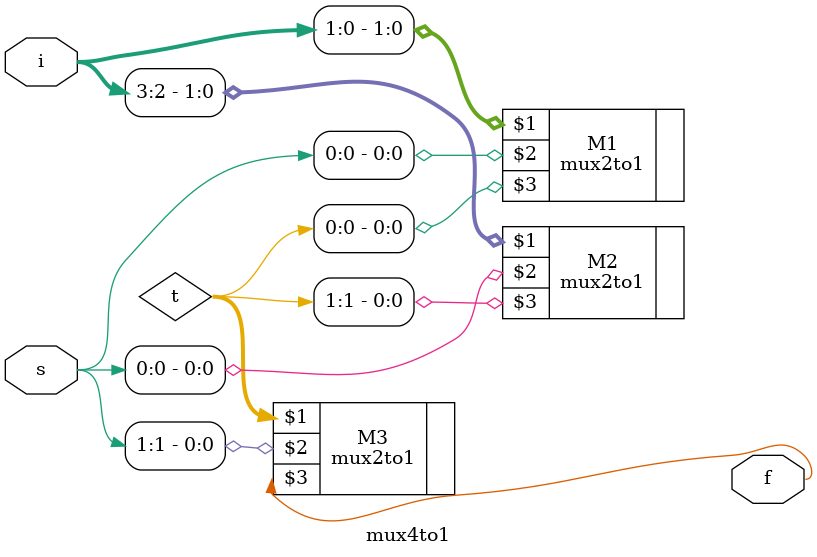
<source format=v>
`timescale 1ns / 1ps
module mux4to1(
    input [3:0] i,
    input [1:0] s,
    output f
    );
	 wire [1:0] t;
	 
	 mux2to1 M1(i[1:0], s[0], t[0]);
	 mux2to1 M2(i[3:2], s[0], t[1]);
	 mux2to1 M3(t[1:0], s[1], f);

endmodule

</source>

━━━━━━━━━━

WORK REQUEST
Leave out the pictures and reproduce the rest of the records exactly.

RESULT OF THIS EXERCISE
<source format=v>
`timescale 1ns / 1ps
module mux4to1(
    input [3:0] i,
    input [1:0] s,
    output f
    );
	 wire [1:0] t;
	 
	 mux2to1 M1(i[1:0], s[0], t[0]);
	 mux2to1 M2(i[3:2], s[0], t[1]);
	 mux2to1 M3(t[1:0], s[1], f);

endmodule

</source>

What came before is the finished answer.